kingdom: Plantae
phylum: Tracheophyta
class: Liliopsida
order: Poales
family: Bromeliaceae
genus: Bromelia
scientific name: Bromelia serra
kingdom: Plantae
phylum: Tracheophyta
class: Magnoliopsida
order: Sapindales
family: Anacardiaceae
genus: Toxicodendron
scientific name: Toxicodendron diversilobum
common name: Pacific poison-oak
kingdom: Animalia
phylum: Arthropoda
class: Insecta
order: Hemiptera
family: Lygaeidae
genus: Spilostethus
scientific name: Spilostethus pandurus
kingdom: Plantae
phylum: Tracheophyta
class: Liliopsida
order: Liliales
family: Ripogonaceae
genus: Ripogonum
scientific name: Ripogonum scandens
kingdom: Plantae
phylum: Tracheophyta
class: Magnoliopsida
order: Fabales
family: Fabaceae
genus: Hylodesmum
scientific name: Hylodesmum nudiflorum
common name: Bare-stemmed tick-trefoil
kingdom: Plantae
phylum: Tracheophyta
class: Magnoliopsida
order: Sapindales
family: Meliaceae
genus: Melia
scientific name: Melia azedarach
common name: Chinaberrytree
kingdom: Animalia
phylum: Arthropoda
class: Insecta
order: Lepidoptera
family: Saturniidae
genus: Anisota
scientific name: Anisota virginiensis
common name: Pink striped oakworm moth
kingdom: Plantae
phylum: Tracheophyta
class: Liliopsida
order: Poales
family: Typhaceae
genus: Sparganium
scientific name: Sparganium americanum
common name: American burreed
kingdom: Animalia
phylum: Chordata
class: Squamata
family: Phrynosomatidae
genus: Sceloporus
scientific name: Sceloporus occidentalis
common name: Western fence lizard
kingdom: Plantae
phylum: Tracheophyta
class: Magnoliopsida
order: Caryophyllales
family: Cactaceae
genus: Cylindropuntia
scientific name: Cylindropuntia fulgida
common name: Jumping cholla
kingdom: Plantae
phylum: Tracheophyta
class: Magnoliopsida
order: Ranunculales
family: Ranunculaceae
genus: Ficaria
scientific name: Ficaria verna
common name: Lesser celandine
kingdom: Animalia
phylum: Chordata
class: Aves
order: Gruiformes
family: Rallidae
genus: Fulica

__WHAT THE TASK ASKS__. How many lines in the rows above contain the word "order"? Reply with the number alone.

__EXPECTED ANSWER__. 11